When Waikato DHB required unvaccinated staff simply to wear masks during a flu outbreak in 2016, the nurses’ union threw a fit. But did you hear a word about it from public health campaigners usually quick to object when vested interests oppose measures the campaigners view as improving public health?
The regulatory apparatus around public health has been quicker and happier to ban us from punching ourselves in the nose than it has been to ban others from punching us.
It is much harder to justify protecting us from ourselves than it is to justify protecting us from others. It could be that compulsion in both cases is warranted, but it seems impossible to justify focusing compulsion on the former rather than the latter.
When it comes to fists and noses, it is hard to get things wrong.
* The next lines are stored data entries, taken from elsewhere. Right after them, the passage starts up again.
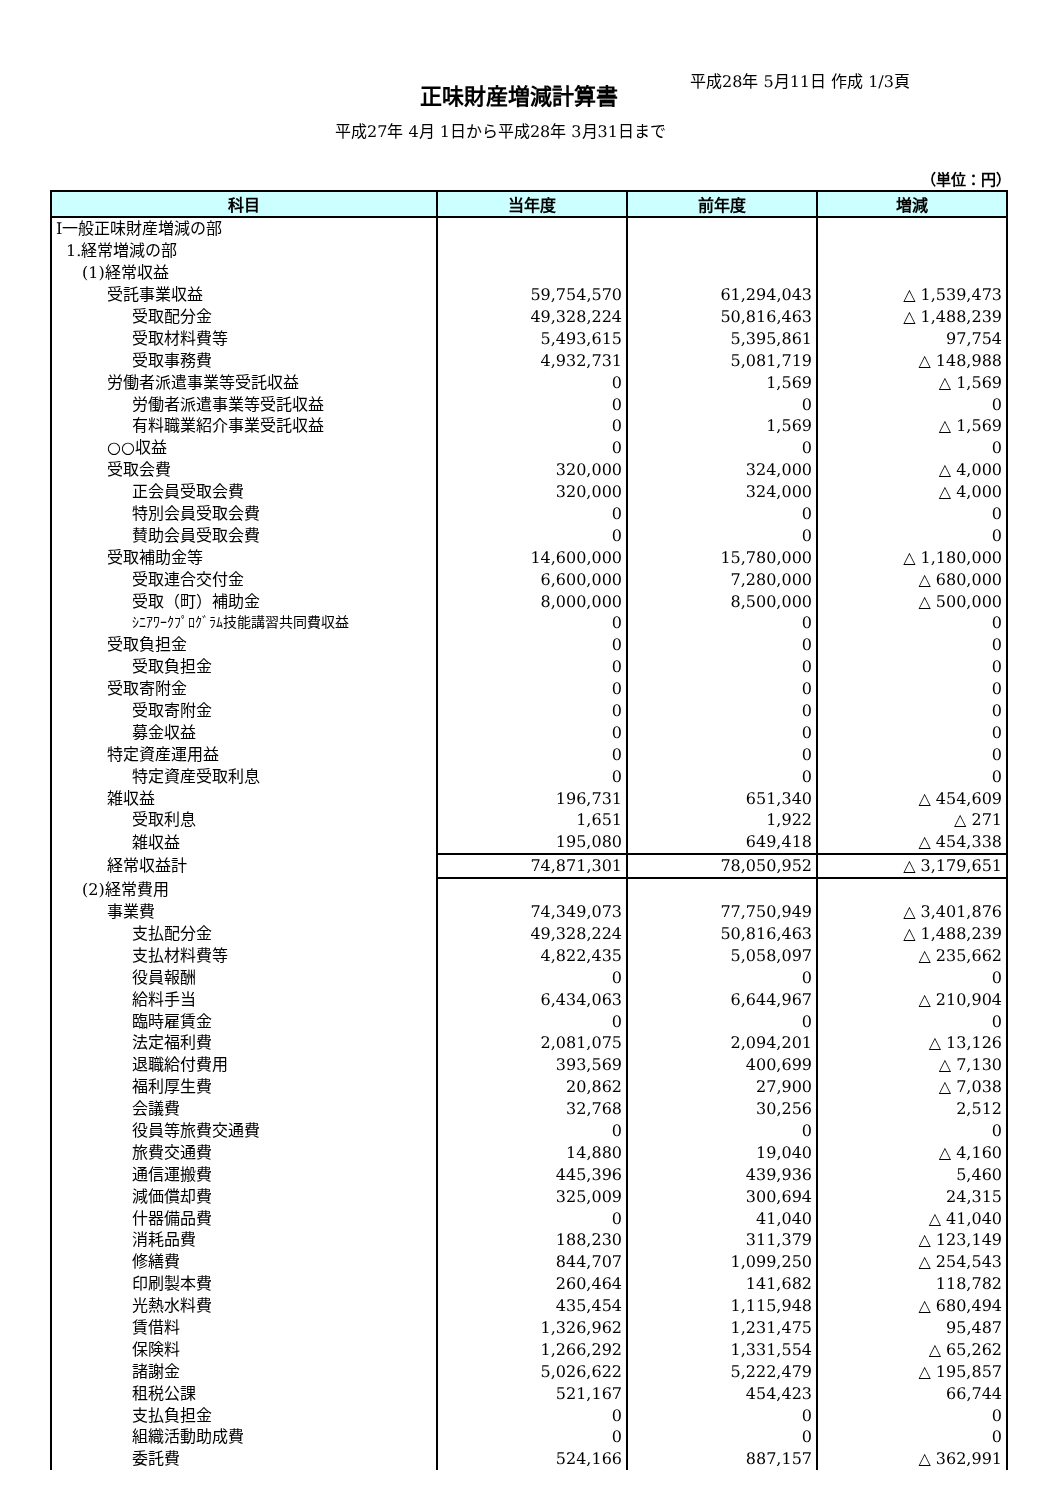正味財産増減計算書
平成28年 5月11日 作成 1/3頁
平成27年 4月 1日から平成28年 3月31日まで
（単位：円）
| 科目 | 当年度 | 前年度 | 増減 |
| --- | --- | --- | --- |
| Ⅰ一般正味財産増減の部 | | | |
| 1.経常増減の部 | | | |
| (1)経常収益 | | | |
| 受託事業収益 | 59,754,570 | 61,294,043 | △ 1,539,473 |
| 受取配分金 | 49,328,224 | 50,816,463 | △ 1,488,239 |
| 受取材料費等 | 5,493,615 | 5,395,861 | 97,754 |
| 受取事務費 | 4,932,731 | 5,081,719 | △ 148,988 |
| 労働者派遣事業等受託収益 | 0 | 1,569 | △ 1,569 |
| 労働者派遣事業等受託収益 | 0 | 0 | 0 |
| 有料職業紹介事業受託収益 | 0 | 1,569 | △ 1,569 |
| ○○収益 | 0 | 0 | 0 |
| 受取会費 | 320,000 | 324,000 | △ 4,000 |
| 正会員受取会費 | 320,000 | 324,000 | △ 4,000 |
| 特別会員受取会費 | 0 | 0 | 0 |
| 賛助会員受取会費 | 0 | 0 | 0 |
| 受取補助金等 | 14,600,000 | 15,780,000 | △ 1,180,000 |
| 受取連合交付金 | 6,600,000 | 7,280,000 | △ 680,000 |
| 受取（町）補助金 | 8,000,000 | 8,500,000 | △ 500,000 |
| ｼﾆｱﾜｰｸﾌﾟﾛｸﾞﾗﾑ技能講習共同費収益 | 0 | 0 | 0 |
| 受取負担金 | 0 | 0 | 0 |
| 受取負担金 | 0 | 0 | 0 |
| 受取寄附金 | 0 | 0 | 0 |
| 受取寄附金 | 0 | 0 | 0 |
| 募金収益 | 0 | 0 | 0 |
| 特定資産運用益 | 0 | 0 | 0 |
| 特定資産受取利息 | 0 | 0 | 0 |
| 雑収益 | 196,731 | 651,340 | △ 454,609 |
| 受取利息 | 1,651 | 1,922 | △ 271 |
| 雑収益 | 195,080 | 649,418 | △ 454,338 |
| 経常収益計 | 74,871,301 | 78,050,952 | △ 3,179,651 |
| (2)経常費用 | | | |
| 事業費 | 74,349,073 | 77,750,949 | △ 3,401,876 |
| 支払配分金 | 49,328,224 | 50,816,463 | △ 1,488,239 |
| 支払材料費等 | 4,822,435 | 5,058,097 | △ 235,662 |
| 役員報酬 | 0 | 0 | 0 |
| 給料手当 | 6,434,063 | 6,644,967 | △ 210,904 |
| 臨時雇賃金 | 0 | 0 | 0 |
| 法定福利費 | 2,081,075 | 2,094,201 | △ 13,126 |
| 退職給付費用 | 393,569 | 400,699 | △ 7,130 |
| 福利厚生費 | 20,862 | 27,900 | △ 7,038 |
| 会議費 | 32,768 | 30,256 | 2,512 |
| 役員等旅費交通費 | 0 | 0 | 0 |
| 旅費交通費 | 14,880 | 19,040 | △ 4,160 |
| 通信運搬費 | 445,396 | 439,936 | 5,460 |
| 減価償却費 | 325,009 | 300,694 | 24,315 |
| 什器備品費 | 0 | 41,040 | △ 41,040 |
| 消耗品費 | 188,230 | 311,379 | △ 123,149 |
| 修繕費 | 844,707 | 1,099,250 | △ 254,543 |
| 印刷製本費 | 260,464 | 141,682 | 118,782 |
| 光熱水料費 | 435,454 | 1,115,948 | △ 680,494 |
| 賃借料 | 1,326,962 | 1,231,475 | 95,487 |
| 保険料 | 1,266,292 | 1,331,554 | △ 65,262 |
| 諸謝金 | 5,026,622 | 5,222,479 | △ 195,857 |
| 租税公課 | 521,167 | 454,423 | 66,744 |
| 支払負担金 | 0 | 0 | 0 |
| 組織活動助成費 | 0 | 0 | 0 |
| 委託費 | 524,166 | 887,157 | △ 362,991 |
Banning you from punching me without my consent is obviously correct.
We can take a rights-based approach and say that your punching me violates personal autonomy, and that that should simply not be allowed unless I have consented to it.
Or, we can take a cost-benefit approach and say that it is incredibly unlikely that your enjoyment from punching me in the nose outweighs the harms I suffer from it.
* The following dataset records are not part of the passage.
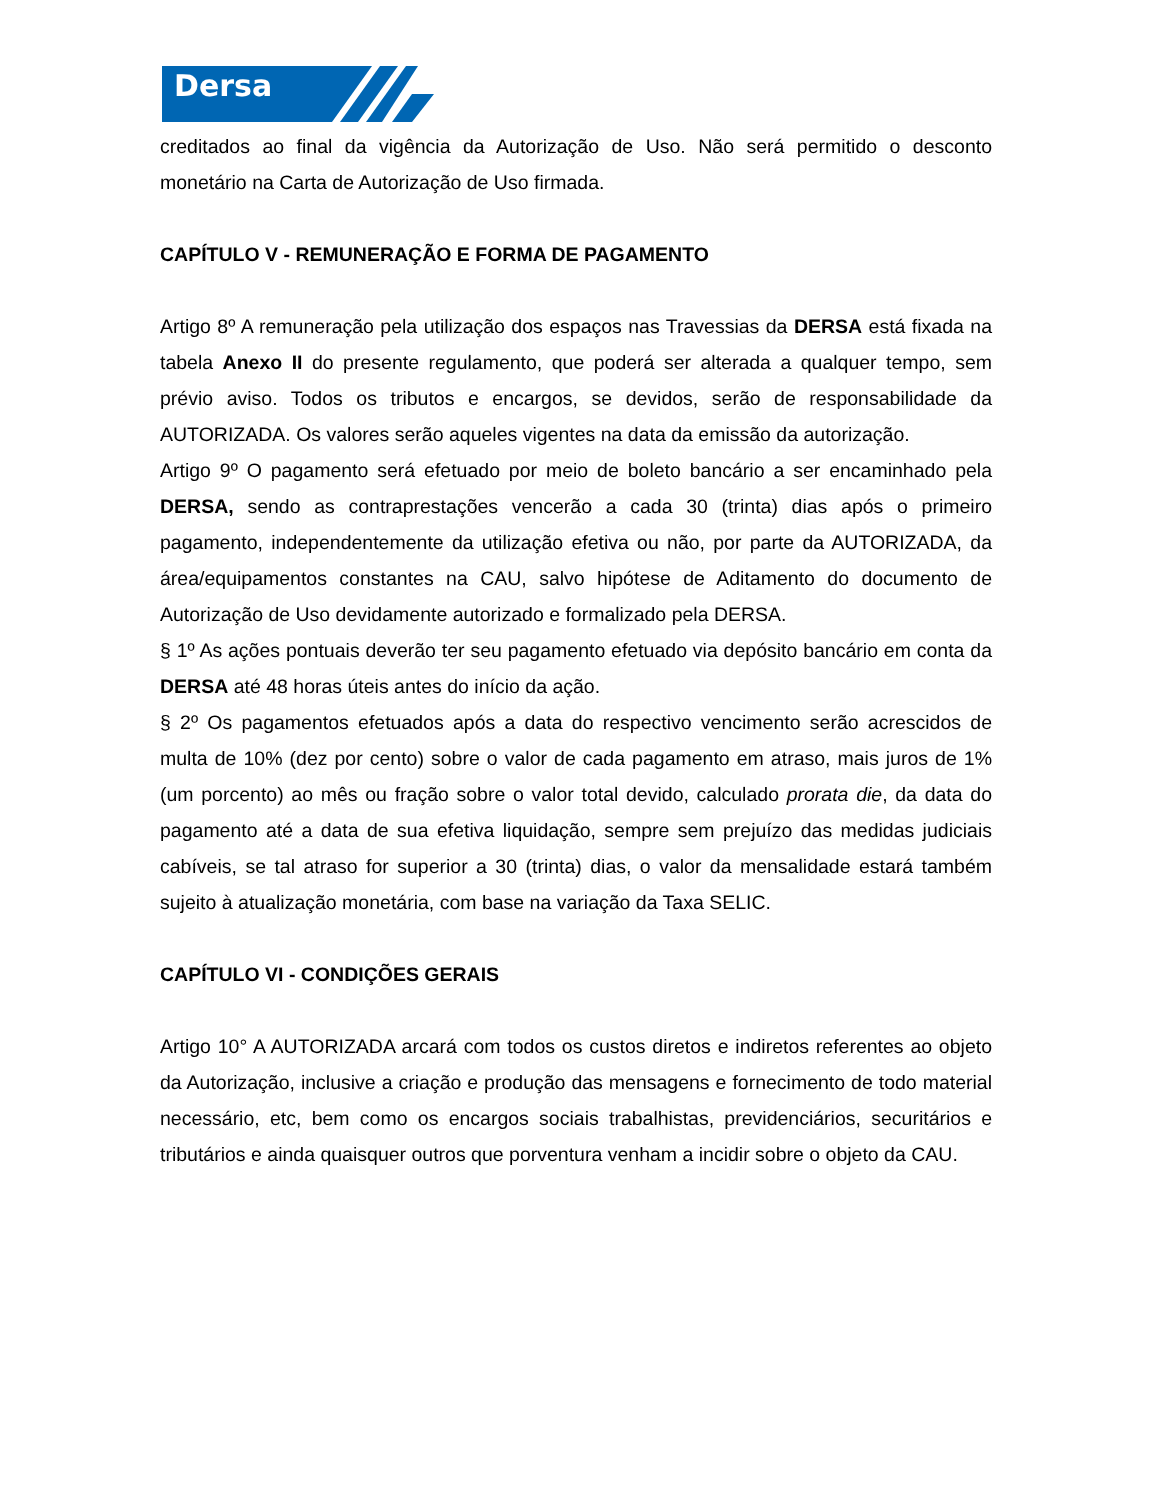Dersa
creditados ao final da vigência da Autorização de Uso. Não será permitido o desconto monetário na Carta de Autorização de Uso firmada.
CAPÍTULO V - REMUNERAÇÃO E FORMA DE PAGAMENTO
Artigo 8º A remuneração pela utilização dos espaços nas Travessias da DERSA está fixada na tabela Anexo II do presente regulamento, que poderá ser alterada a qualquer tempo, sem prévio aviso. Todos os tributos e encargos, se devidos, serão de responsabilidade da AUTORIZADA. Os valores serão aqueles vigentes na data da emissão da autorização.
Artigo 9º O pagamento será efetuado por meio de boleto bancário a ser encaminhado pela DERSA, sendo as contraprestações vencerão a cada 30 (trinta) dias após o primeiro pagamento, independentemente da utilização efetiva ou não, por parte da AUTORIZADA, da área/equipamentos constantes na CAU, salvo hipótese de Aditamento do documento de Autorização de Uso devidamente autorizado e formalizado pela DERSA.
§ 1º As ações pontuais deverão ter seu pagamento efetuado via depósito bancário em conta da DERSA até 48 horas úteis antes do início da ação.
§ 2º Os pagamentos efetuados após a data do respectivo vencimento serão acrescidos de multa de 10% (dez por cento) sobre o valor de cada pagamento em atraso, mais juros de 1% (um porcento) ao mês ou fração sobre o valor total devido, calculado prorata die, da data do pagamento até a data de sua efetiva liquidação, sempre sem prejuízo das medidas judiciais cabíveis, se tal atraso for superior a 30 (trinta) dias, o valor da mensalidade estará também sujeito à atualização monetária, com base na variação da Taxa SELIC.
CAPÍTULO VI - CONDIÇÕES GERAIS
Artigo 10° A AUTORIZADA arcará com todos os custos diretos e indiretos referentes ao objeto da Autorização, inclusive a criação e produção das mensagens e fornecimento de todo material necessário, etc, bem como os encargos sociais trabalhistas, previdenciários, securitários e tributários e ainda quaisquer outros que porventura venham a incidir sobre o objeto da CAU.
Either way, it’s easy to make the case that banning you from punching me without my consent should be prohibited, and that the state should use compulsion to prevent you from doing it.
But it is not always easy to tell whether someone viewed from afar has punched himself in the nose, or scratched an itch, or swatted a fly. It is simply harder to tell whether paternalistic policy really makes people better off.
The calculus of public policy has wound up putting infinite weight on a hospital worker’s preference not to be vaccinated, regardless of the risk to other people. But if you’re in hospital with a broken leg and you’d really like a Coke, that enjoyment counts for nothing.
It is hard to make sense of any of it, unless you want to believe that public health campaigners are more interested in telling us all how to live our lives than in protecting us from the more traditional, and perhaps now passé, risks of contagious disease.